- **DATA SUPPLIED**
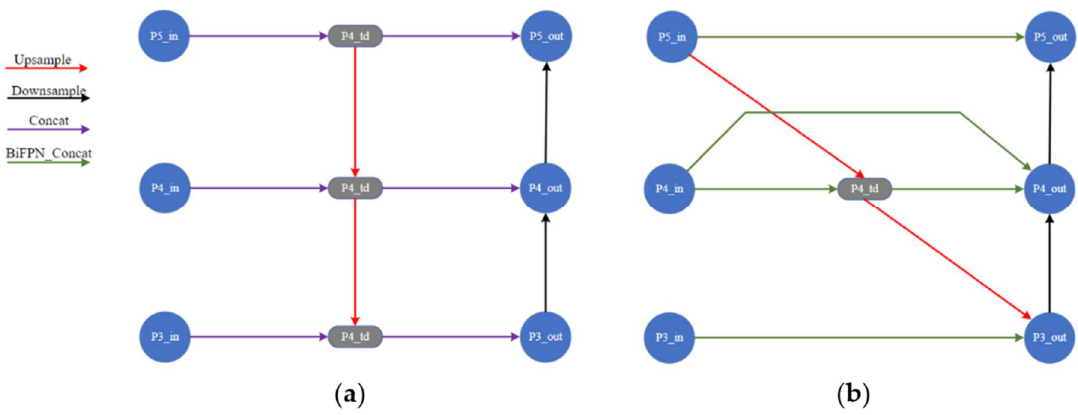
Figure 6. The PANet multiscale feature fusion network was replaced by BiFPN with two-way cross-scale connection and weighted feature fusion: ( a ) PANet; ( b ) BiFPN.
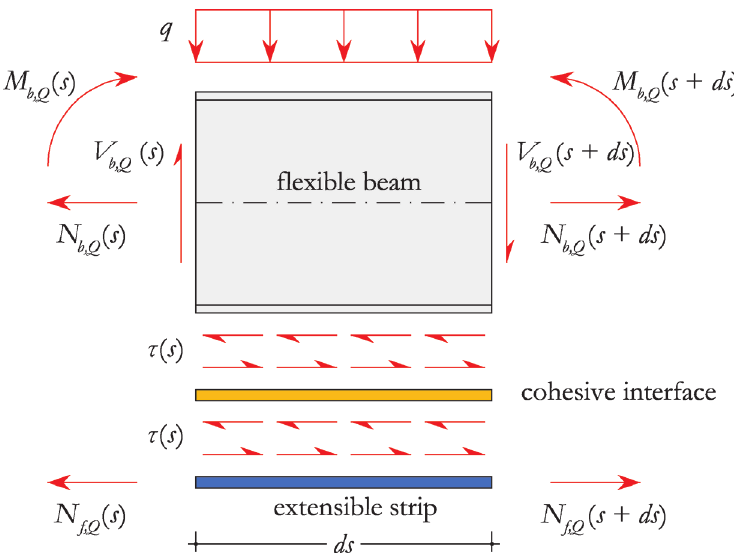
Figure 6: Free-body diagram of an elementary beam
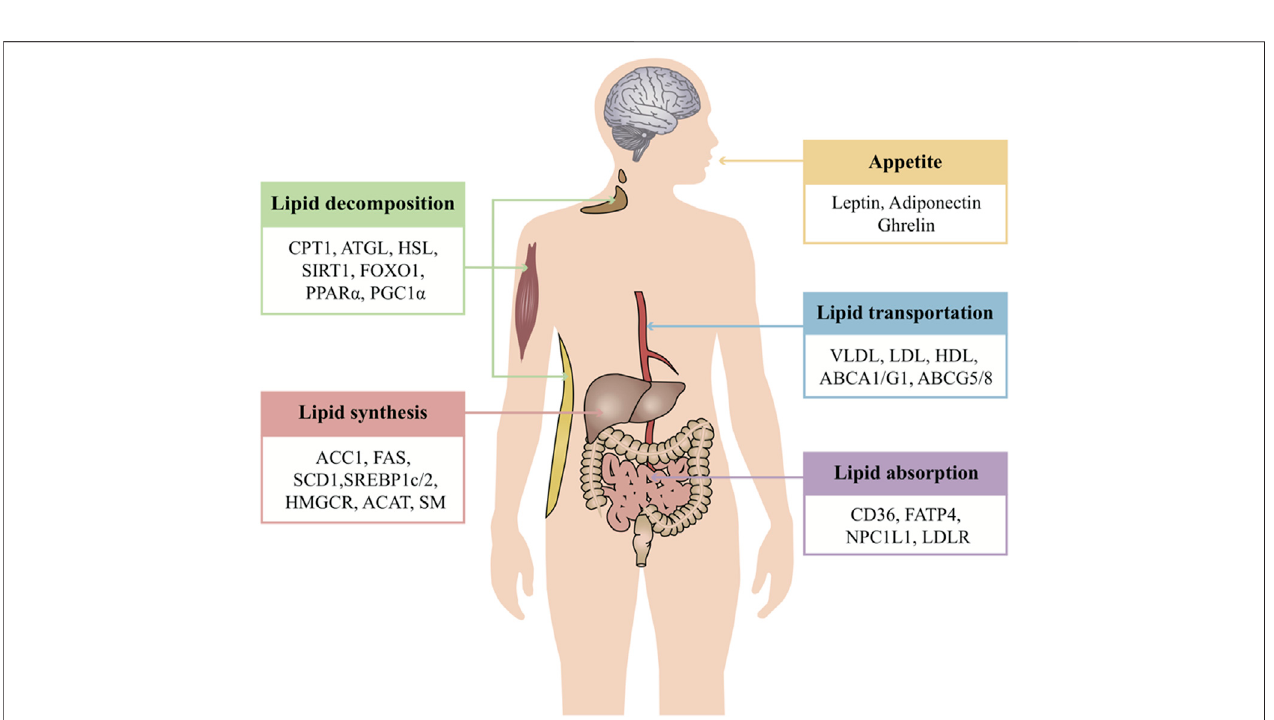
FIGURE 1 | Overview of systematic regulated lipid metabolism of TCMs. TCM treatment of obesity mainly regulates lipid metabolism from fi ve aspects: appetite, lipid absorption, lipid synthesis, lipid decomposition, and lipid transportation. Each link intersects and regulates each other to maintain the stability of the internal environment. One of the advantages of TCM is that it can act on multiple aspects and targets at the same time and systematically regulate life activities. Appetite is regulated by the level of leptin, adiponectin, ghrelin, and so on. These hormones serve as a critical signal to regulate food intake. The small intestine absorbs lipids derivedexogenouslyfromthediet.Dietaryfatcomprisesavarietyoflipids,whilelipidssynthesizedintheliverarepackagedinverylow – densitylipoproteinsanddelivered to adipose tissue for storage. CD36, FATP, NPC1L1, and LDLR are the classic regulators of lipid absorption. Apart from lipid absorption, excessive lipid synthesis is anothercauseofobesity.Someenzymesoflipidsynthesisarethekeytodiseasetreatment,suchasACC,FAS,SCD,HMGCR,SM,andACAT.Theseenzymesmayalso be regulated by the transcription factors SREBP and LXR. Cytoplasmic lipolysis and lysosomal-mediated autophagy (lipophagy) are two pathways that are known to breakdownTAGsandCEsinlipiddroplets.Inthisprocess,ATGL,HSL,andMGLbreakdownTAGsintofreefattyacidswhichthenundergooxidativedecompositionin themitochondriaviaCPT1toprovideenergy.Theactivityoftheseenzymes mayalsobecontrolledbySIRT1,FOXO1,andPGC1 α .Lipoproteinsarethemajorcarriersof lipids in circulation. The major forms of lipoproteins are chylomicrons, VLDL, IDL, LDL, and HDL. The lipoproteins are responsible for transportation of FAs and cholesterol. Furthermore, the transportation of cholesterol to the extracellular environment is controlled by ABCA1, ABCG1, and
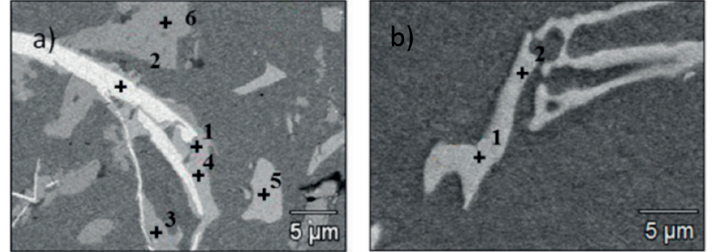
Figure 2. SEM micrographs and EDS analysis performed in ( a ) AlSi 7 Mg and ( b ) AlSi 10 Mg, respectively. Reprinted with permission of [4].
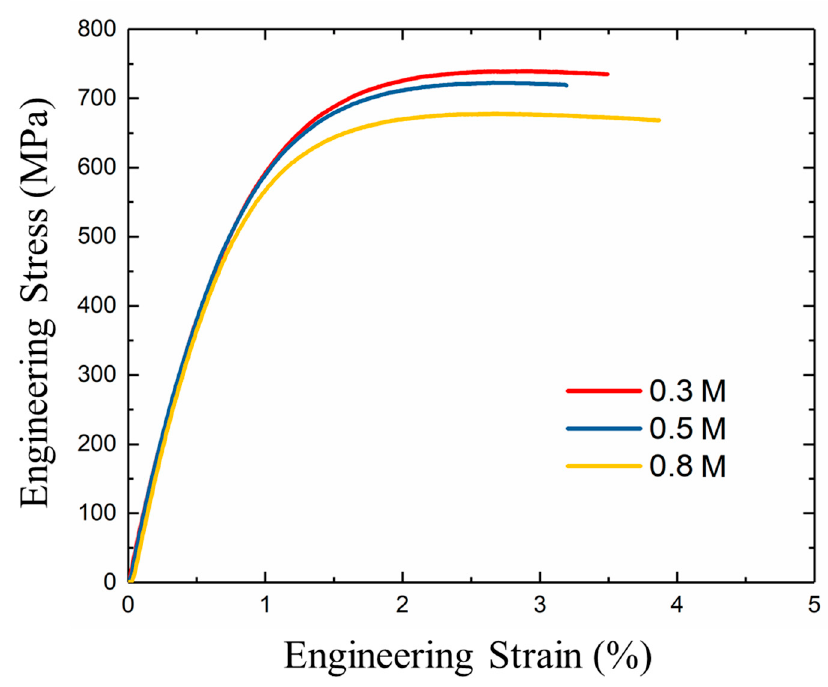
Figure 10. Stress-strain characteristics of the 15- µ m thick nt-Cu foils electroplated with different concentrations of Cu 2+ . Table 2. Summary of the mechanical properties of the 15- μ m thick nt-Cu foils electroplated with different concentrations of Cu 2+ . The calculated yield stress (YS) was obtained using the classical Hall-Petch equation (Equation (1)).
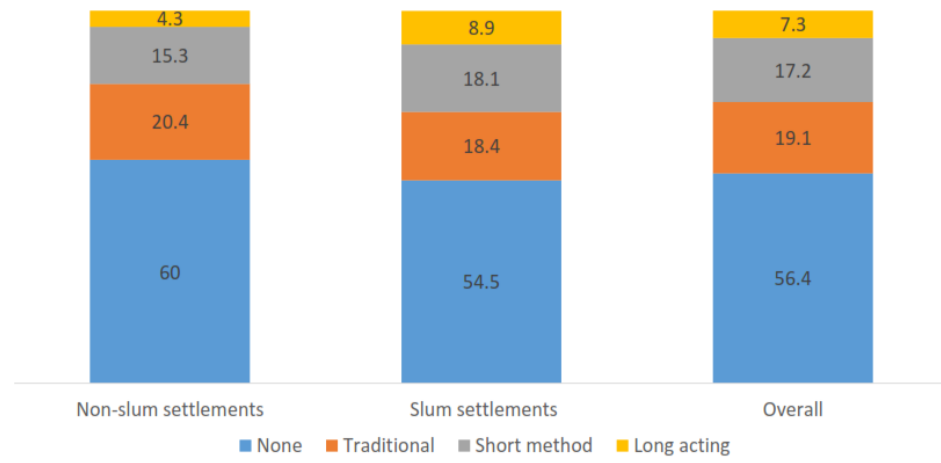
Figure 4. Bivariate association between neighborhoods and contraceptive-method choice. Table 3. Contraceptive method mixes by residence, Kinshasa, 2020.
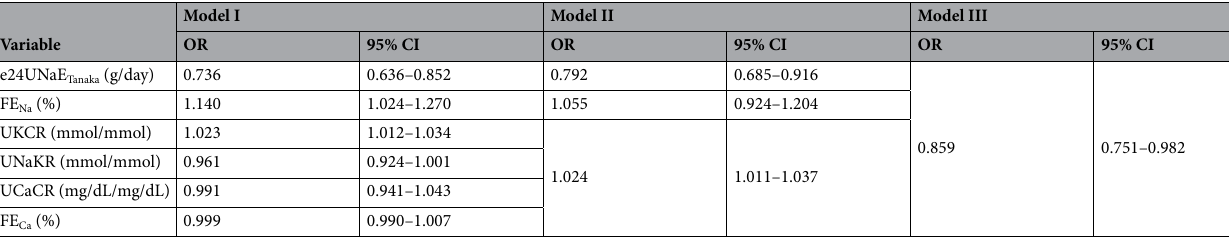
Table 3. Cox proportional-hazard model for osteoporosis*. *Defined as a bone mineral density T-score at distal radius or tibia shaft below −2.5. Model I, performed using age, sex, and smoking history as covariates. Model II, performed using age, sex, and smoking history as covariates and body mass index, waist circumference, systolic BP, diastolic BP, hemoglobin, sodium, corrected calcium, hemoglobin A1c, triglyceride, LDL-cholesterol, and UACR as predictors. Model III, performed using age, sex, and smoking history as covariates and body mass index, waist circumference, systolic BP, diastolic BP, hemoglobin, sodium, corrected calcium, hemoglobin A1c, triglyceride, LDL-cholesterol, UACR, and UKCR as predictors. HR, hazard ratio; CI, confidence interval.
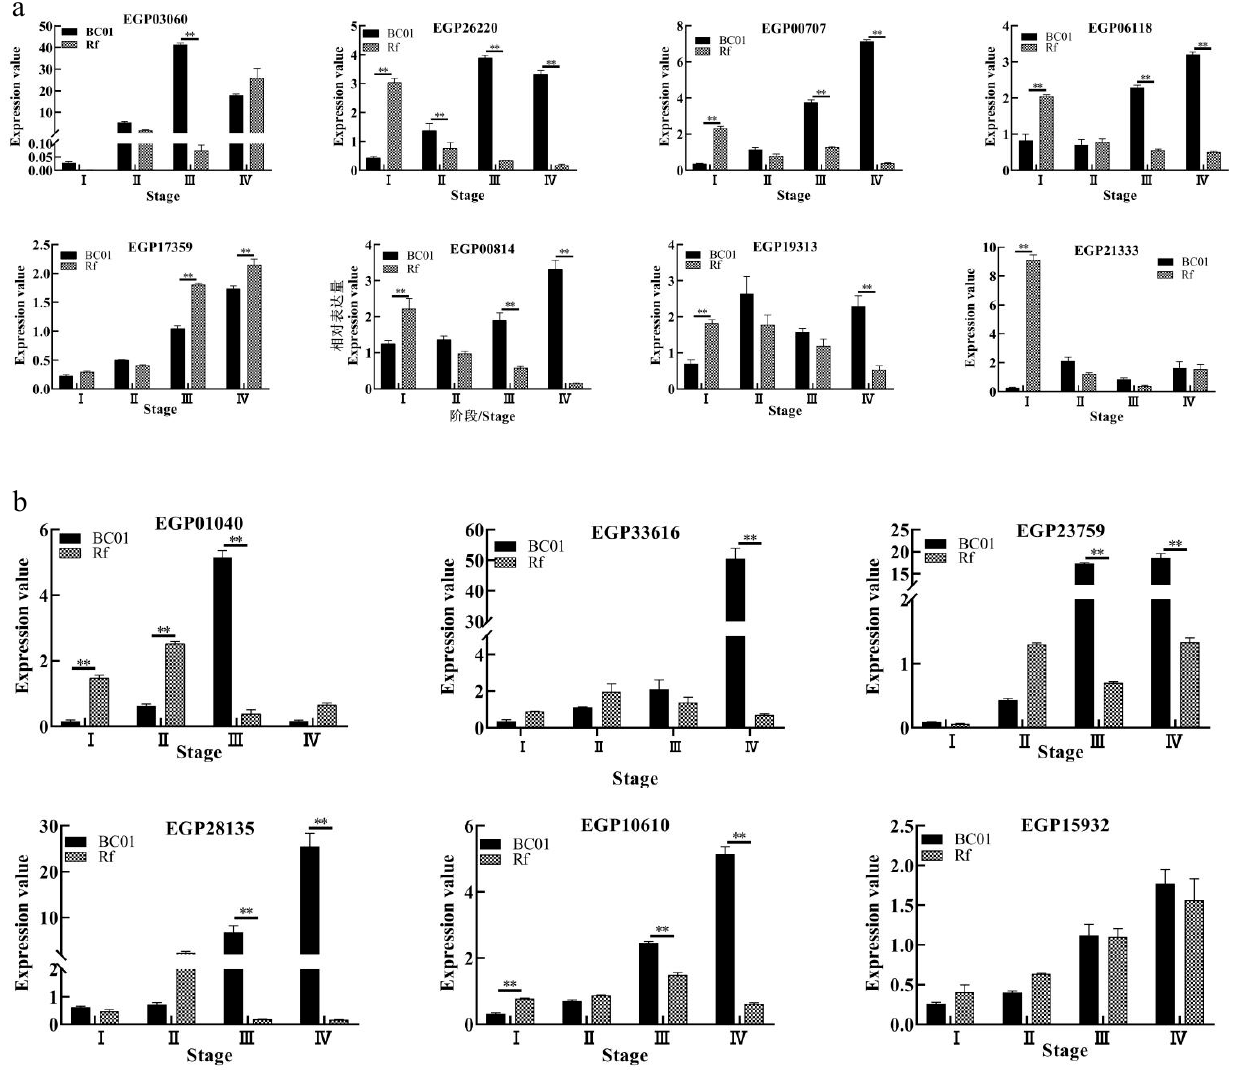
Figure 7. Expression analysis of candidate genes screened under WGCNA. ( a ) A total of 8 candidate genes were selected from root transcriptome results and verified by qPCR in root tissues. ( b ) A total of 6 candidate genes were selected from stem transcriptome results and verified by qPCR in stem tissues. The bar plots and error bars represented averages and standard errors for three repeated samples under t -test. I, uninoculated; II, 1 day post-inoculation; III, early disease onset; IV, peak of disease onset. Note: ** indicates significance at the 0.01 level.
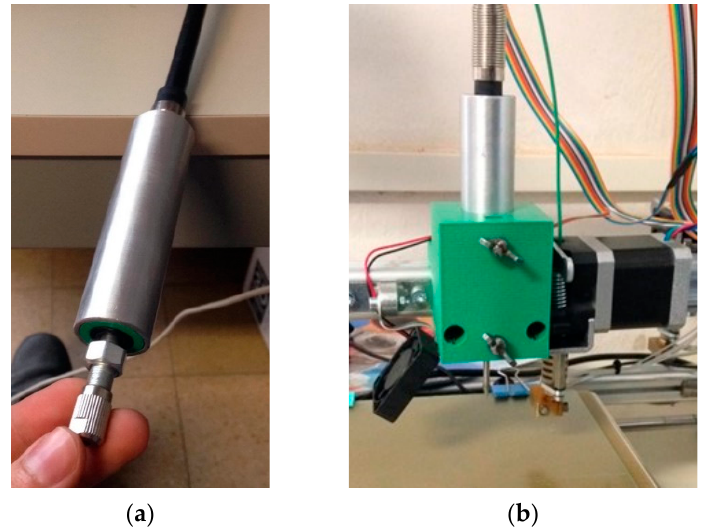
Figure 6. Low-power tool for material removal ( a ) spindle with the flexible shaft; ( b ) installation on the X gantry of the FFF machine. The butterfly screw permits an easy setting of the spindle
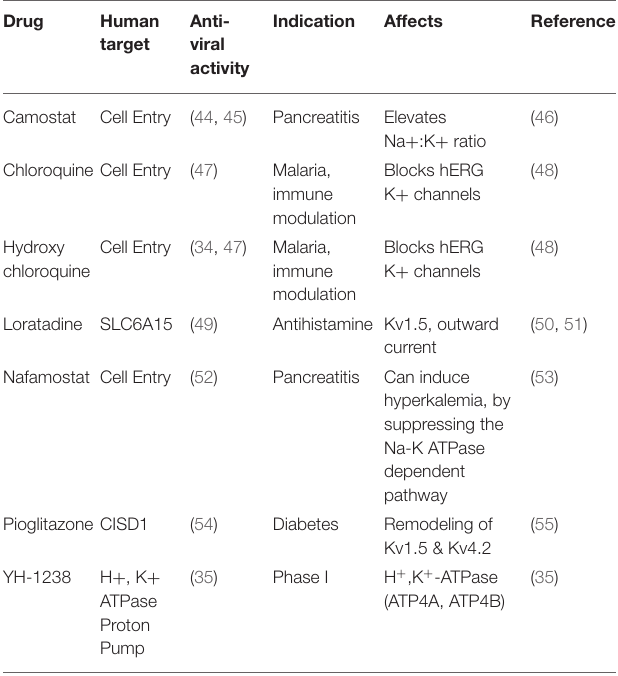
TABLE 1 | Repurposed drugs with anti-viral activity that also affect potassium balance.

- **WHAT THE EXERCISE ASKS**
Retype all the entries exactly; drop the pictures.

- **RESULT**
Figure 6. The PANet multiscale feature fusion network was replaced by BiFPN with two-way cross-scale connection and weighted feature fusion: ( a ) PANet; ( b ) BiFPN.
Figure 6: Free-body diagram of an elementary beam
FIGURE 1 | Overview of systematic regulated lipid metabolism of TCMs. TCM treatment of obesity mainly regulates lipid metabolism from fi ve aspects: appetite, lipid absorption, lipid synthesis, lipid decomposition, and lipid transportation. Each link intersects and regulates each other to maintain the stability of the internal environment. One of the advantages of TCM is that it can act on multiple aspects and targets at the same time and systematically regulate life activities. Appetite is regulated by the level of leptin, adiponectin, ghrelin, and so on. These hormones serve as a critical signal to regulate food intake. The small intestine absorbs lipids derivedexogenouslyfromthediet.Dietaryfatcomprisesavarietyoflipids,whilelipidssynthesizedintheliverarepackagedinverylow – densitylipoproteinsanddelivered to adipose tissue for storage. CD36, FATP, NPC1L1, and LDLR are the classic regulators of lipid absorption. Apart from lipid absorption, excessive lipid synthesis is anothercauseofobesity.Someenzymesoflipidsynthesisarethekeytodiseasetreatment,suchasACC,FAS,SCD,HMGCR,SM,andACAT.Theseenzymesmayalso be regulated by the transcription factors SREBP and LXR. Cytoplasmic lipolysis and lysosomal-mediated autophagy (lipophagy) are two pathways that are known to breakdownTAGsandCEsinlipiddroplets.Inthisprocess,ATGL,HSL,andMGLbreakdownTAGsintofreefattyacidswhichthenundergooxidativedecompositionin themitochondriaviaCPT1toprovideenergy.Theactivityoftheseenzymes mayalsobecontrolledbySIRT1,FOXO1,andPGC1 α .Lipoproteinsarethemajorcarriersof lipids in circulation. The major forms of lipoproteins are chylomicrons, VLDL, IDL, LDL, and HDL. The lipoproteins are responsible for transportation of FAs and cholesterol. Furthermore, the transportation of cholesterol to the extracellular environment is controlled by ABCA1, ABCG1, and
Figure 2. SEM micrographs and EDS analysis performed in ( a ) AlSi 7 Mg and ( b ) AlSi 10 Mg, respectively. Reprinted with permission of [4].
Figure 10. Stress-strain characteristics of the 15- µ m thick nt-Cu foils electroplated with different concentrations of Cu 2+ . Table 2. Summary of the mechanical properties of the 15- μ m thick nt-Cu foils electroplated with different concentrations of Cu 2+ . The calculated yield stress (YS) was obtained using the classical Hall-Petch equation (Equation (1)).
Figure 4. Bivariate association between neighborhoods and contraceptive-method choice. Table 3. Contraceptive method mixes by residence, Kinshasa, 2020.
Table 3. Cox proportional-hazard model for osteoporosis*. *Defined as a bone mineral density T-score at distal radius or tibia shaft below −2.5. Model I, performed using age, sex, and smoking history as covariates. Model II, performed using age, sex, and smoking history as covariates and body mass index, waist circumference, systolic BP, diastolic BP, hemoglobin, sodium, corrected calcium, hemoglobin A1c, triglyceride, LDL-cholesterol, and UACR as predictors. Model III, performed using age, sex, and smoking history as covariates and body mass index, waist circumference, systolic BP, diastolic BP, hemoglobin, sodium, corrected calcium, hemoglobin A1c, triglyceride, LDL-cholesterol, UACR, and UKCR as predictors. HR, hazard ratio; CI, confidence interval.
Figure 7. Expression analysis of candidate genes screened under WGCNA. ( a ) A total of 8 candidate genes were selected from root transcriptome results and verified by qPCR in root tissues. ( b ) A total of 6 candidate genes were selected from stem transcriptome results and verified by qPCR in stem tissues. The bar plots and error bars represented averages and standard errors for three repeated samples under t -test. I, uninoculated; II, 1 day post-inoculation; III, early disease onset; IV, peak of disease onset. Note: ** indicates significance at the 0.01 level.
Figure 6. Low-power tool for material removal ( a ) spindle with the flexible shaft; ( b ) installation on the X gantry of the FFF machine. The butterfly screw permits an easy setting of the spindle
TABLE 1 | Repurposed drugs with anti-viral activity that also affect potassium balance.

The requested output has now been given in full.